Required work: In the entries that follow, the first line to write out is the one containing "empreendimento.", and the last is the one containing "осдума разработала законопроект, согласно". Reproduce that stretch exactly, with nothing before or after it.

··· Extracted data ···

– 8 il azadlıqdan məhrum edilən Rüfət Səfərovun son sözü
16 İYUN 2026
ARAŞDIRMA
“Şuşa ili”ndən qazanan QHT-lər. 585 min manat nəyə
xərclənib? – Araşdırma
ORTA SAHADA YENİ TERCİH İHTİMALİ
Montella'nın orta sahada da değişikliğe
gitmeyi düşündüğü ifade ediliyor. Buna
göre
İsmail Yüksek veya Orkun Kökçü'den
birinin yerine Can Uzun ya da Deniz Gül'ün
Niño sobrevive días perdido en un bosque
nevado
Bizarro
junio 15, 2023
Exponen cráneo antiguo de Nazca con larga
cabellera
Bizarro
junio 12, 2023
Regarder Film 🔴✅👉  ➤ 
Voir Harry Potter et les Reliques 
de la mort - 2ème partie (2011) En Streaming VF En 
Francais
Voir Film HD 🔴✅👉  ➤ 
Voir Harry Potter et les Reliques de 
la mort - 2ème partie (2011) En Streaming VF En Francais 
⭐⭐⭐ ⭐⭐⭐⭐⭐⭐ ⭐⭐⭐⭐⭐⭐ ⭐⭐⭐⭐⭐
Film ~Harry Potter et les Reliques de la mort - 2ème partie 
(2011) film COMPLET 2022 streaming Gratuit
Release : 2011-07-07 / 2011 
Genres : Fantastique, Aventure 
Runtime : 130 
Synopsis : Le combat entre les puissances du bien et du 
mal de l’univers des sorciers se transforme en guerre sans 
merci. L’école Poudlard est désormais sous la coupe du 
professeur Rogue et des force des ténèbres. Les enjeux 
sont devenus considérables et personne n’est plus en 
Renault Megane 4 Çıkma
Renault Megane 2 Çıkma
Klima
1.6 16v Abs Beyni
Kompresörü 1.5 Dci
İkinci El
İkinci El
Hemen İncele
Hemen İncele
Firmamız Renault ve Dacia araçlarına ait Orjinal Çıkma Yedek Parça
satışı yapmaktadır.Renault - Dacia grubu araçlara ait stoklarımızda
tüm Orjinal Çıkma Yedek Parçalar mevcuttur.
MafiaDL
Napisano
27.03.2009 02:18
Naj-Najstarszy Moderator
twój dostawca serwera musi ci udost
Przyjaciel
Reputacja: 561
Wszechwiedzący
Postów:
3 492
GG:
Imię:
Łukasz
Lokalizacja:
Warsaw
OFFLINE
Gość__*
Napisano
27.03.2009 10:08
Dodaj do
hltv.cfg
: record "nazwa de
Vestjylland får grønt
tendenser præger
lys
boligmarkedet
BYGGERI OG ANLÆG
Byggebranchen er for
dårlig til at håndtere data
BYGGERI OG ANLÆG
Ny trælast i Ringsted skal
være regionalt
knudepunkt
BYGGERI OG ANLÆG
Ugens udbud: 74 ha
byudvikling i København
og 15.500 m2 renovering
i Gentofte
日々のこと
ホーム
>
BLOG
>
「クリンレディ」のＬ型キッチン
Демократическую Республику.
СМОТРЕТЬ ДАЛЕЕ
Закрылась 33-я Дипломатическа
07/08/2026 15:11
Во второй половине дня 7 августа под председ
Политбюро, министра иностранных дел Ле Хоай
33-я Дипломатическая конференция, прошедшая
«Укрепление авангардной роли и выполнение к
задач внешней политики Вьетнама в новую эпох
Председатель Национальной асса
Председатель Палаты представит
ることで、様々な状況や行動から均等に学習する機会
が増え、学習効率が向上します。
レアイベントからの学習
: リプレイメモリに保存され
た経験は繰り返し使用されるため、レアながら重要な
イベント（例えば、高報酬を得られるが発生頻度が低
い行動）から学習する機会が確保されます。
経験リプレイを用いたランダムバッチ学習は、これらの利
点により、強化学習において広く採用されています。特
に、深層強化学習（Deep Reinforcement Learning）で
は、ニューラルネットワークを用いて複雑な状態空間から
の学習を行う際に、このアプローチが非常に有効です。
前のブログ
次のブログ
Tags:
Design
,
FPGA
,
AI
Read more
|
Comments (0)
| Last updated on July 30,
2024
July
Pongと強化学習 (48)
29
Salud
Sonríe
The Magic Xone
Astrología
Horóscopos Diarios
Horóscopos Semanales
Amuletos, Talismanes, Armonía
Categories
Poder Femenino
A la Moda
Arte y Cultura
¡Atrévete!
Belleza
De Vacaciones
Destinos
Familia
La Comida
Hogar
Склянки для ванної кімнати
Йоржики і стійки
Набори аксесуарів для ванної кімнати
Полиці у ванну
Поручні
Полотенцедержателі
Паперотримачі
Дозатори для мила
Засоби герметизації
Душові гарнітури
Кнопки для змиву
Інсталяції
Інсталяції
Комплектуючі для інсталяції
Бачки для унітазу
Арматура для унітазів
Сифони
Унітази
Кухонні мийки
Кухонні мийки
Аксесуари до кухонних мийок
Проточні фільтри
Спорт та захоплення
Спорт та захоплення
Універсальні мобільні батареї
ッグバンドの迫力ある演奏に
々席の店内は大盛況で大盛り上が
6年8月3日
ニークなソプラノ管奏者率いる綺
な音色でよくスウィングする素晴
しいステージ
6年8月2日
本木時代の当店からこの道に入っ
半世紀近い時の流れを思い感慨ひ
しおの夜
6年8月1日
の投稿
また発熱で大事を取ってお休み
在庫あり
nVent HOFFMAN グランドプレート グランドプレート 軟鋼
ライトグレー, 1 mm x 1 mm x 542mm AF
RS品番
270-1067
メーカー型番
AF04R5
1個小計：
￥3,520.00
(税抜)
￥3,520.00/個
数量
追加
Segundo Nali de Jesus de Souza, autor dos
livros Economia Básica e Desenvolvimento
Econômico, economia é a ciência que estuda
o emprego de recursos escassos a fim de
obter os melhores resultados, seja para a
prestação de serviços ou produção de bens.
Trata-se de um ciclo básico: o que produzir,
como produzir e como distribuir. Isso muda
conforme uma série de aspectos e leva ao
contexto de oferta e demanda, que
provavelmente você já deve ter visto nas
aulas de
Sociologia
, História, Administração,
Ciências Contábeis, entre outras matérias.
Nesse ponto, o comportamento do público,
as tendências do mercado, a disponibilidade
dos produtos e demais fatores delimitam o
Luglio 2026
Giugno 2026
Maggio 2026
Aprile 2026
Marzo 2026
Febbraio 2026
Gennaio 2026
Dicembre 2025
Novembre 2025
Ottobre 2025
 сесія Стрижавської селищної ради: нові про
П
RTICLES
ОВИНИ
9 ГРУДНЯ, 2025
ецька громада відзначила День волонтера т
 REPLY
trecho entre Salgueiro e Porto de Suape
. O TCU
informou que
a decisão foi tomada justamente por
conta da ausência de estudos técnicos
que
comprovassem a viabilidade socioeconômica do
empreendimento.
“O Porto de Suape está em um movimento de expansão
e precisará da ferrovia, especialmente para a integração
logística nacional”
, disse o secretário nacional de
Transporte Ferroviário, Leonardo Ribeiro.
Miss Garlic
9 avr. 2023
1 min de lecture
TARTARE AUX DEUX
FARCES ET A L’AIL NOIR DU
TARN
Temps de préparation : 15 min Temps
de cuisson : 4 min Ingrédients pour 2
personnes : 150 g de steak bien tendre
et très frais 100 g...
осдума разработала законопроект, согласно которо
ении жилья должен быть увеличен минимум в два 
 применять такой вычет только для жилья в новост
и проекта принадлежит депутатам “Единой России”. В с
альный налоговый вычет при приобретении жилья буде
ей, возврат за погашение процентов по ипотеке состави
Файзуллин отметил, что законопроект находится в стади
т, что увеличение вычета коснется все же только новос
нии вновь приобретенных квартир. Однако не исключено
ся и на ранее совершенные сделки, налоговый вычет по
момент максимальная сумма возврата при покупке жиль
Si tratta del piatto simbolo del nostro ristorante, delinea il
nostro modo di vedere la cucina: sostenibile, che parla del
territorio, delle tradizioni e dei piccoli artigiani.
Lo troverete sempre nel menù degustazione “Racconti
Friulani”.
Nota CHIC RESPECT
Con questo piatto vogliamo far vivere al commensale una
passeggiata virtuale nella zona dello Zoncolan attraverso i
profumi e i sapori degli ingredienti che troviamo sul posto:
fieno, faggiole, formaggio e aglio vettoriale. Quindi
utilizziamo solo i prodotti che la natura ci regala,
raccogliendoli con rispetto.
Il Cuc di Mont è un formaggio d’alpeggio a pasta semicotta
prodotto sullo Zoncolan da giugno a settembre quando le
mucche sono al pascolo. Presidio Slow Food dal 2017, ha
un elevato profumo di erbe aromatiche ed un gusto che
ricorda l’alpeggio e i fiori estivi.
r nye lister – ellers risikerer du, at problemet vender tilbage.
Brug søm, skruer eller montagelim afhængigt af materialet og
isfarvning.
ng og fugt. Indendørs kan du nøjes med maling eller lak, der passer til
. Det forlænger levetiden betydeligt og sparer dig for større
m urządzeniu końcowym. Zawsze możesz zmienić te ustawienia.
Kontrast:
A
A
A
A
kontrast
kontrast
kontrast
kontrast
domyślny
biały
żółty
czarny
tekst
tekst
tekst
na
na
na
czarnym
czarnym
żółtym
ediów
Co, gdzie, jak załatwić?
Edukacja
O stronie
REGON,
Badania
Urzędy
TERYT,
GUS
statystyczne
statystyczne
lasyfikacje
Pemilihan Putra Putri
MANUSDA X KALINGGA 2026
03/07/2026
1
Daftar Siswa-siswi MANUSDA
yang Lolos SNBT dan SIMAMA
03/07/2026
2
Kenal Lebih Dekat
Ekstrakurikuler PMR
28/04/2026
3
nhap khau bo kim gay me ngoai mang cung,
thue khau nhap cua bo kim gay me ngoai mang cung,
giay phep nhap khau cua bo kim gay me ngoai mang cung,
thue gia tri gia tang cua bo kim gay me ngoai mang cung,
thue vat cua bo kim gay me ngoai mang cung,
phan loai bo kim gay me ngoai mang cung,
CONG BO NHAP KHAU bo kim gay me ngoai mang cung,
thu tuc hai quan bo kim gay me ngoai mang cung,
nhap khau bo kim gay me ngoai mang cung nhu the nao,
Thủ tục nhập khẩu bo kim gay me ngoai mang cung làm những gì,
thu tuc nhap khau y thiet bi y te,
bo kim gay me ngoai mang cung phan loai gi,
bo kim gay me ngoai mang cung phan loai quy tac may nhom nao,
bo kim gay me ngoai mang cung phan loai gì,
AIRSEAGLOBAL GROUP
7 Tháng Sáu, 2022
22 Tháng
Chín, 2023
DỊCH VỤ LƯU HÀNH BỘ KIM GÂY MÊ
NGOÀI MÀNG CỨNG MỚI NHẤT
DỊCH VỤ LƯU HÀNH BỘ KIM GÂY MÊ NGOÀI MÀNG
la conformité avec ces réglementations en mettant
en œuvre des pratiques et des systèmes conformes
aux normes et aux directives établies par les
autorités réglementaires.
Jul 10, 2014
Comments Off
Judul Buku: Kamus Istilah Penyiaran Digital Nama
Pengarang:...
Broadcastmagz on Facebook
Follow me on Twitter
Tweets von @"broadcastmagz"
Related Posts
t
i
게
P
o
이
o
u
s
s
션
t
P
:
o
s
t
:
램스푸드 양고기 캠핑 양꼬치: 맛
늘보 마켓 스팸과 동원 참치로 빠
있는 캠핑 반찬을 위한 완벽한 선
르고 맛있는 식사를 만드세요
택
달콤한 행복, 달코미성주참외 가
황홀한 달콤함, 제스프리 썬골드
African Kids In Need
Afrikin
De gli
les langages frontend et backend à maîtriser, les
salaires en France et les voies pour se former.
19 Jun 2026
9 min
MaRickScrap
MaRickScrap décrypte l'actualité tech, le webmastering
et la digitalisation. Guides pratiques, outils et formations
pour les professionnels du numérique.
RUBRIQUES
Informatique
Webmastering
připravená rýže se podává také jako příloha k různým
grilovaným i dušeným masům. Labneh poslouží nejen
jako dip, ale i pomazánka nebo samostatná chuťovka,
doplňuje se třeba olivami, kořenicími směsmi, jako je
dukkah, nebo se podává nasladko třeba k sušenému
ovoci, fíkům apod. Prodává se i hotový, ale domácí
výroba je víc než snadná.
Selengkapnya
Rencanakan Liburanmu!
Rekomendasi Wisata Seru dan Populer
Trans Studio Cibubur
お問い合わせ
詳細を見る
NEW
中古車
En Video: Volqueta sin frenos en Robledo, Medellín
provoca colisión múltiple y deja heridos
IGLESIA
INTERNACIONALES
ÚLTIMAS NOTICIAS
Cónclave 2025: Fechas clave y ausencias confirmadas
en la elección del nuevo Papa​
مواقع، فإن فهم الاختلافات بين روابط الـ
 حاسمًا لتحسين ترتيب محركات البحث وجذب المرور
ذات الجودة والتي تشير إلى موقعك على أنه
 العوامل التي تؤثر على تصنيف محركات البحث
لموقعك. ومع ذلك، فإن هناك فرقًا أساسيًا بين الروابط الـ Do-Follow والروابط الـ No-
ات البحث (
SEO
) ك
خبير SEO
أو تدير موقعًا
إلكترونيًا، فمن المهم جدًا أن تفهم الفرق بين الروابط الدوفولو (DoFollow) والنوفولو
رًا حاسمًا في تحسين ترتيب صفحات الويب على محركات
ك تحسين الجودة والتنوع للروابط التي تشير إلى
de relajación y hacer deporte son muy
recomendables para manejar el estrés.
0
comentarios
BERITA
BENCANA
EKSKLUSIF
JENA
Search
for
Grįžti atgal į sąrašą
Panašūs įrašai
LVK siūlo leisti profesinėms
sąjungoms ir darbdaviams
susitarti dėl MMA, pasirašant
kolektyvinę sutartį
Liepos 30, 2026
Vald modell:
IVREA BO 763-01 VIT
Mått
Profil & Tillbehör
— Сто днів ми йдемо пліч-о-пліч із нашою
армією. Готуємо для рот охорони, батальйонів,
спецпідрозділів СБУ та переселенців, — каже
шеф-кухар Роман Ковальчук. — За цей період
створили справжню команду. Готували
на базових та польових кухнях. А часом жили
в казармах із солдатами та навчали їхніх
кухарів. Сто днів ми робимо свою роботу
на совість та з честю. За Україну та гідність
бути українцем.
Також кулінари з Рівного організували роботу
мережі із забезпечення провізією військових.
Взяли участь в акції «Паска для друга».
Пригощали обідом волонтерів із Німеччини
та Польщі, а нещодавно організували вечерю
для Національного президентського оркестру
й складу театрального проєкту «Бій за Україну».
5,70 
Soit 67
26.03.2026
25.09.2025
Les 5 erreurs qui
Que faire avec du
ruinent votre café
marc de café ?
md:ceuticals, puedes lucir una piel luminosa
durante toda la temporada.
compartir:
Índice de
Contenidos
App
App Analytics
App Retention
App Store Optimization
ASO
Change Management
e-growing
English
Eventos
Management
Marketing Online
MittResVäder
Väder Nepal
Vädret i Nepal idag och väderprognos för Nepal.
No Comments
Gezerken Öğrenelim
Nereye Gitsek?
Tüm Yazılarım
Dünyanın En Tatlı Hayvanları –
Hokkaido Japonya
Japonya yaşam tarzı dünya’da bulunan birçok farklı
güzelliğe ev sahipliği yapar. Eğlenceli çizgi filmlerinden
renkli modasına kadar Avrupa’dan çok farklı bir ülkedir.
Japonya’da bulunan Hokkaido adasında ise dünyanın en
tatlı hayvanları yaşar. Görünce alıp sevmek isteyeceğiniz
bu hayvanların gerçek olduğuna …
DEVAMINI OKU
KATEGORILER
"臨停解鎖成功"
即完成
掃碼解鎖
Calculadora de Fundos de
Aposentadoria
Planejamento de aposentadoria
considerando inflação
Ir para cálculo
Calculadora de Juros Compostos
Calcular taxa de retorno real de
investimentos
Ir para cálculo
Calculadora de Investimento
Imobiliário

···

Task solution:
empreendimento.
“O Porto de Suape está em um movimento de expansão
e precisará da ferrovia, especialmente para a integração
logística nacional”
, disse o secretário nacional de
Transporte Ferroviário, Leonardo Ribeiro.
Miss Garlic
9 avr. 2023
1 min de lecture
TARTARE AUX DEUX
FARCES ET A L’AIL NOIR DU
TARN
Temps de préparation : 15 min Temps
de cuisson : 4 min Ingrédients pour 2
personnes : 150 g de steak bien tendre
et très frais 100 g...
осдума разработала законопроект, согласно которо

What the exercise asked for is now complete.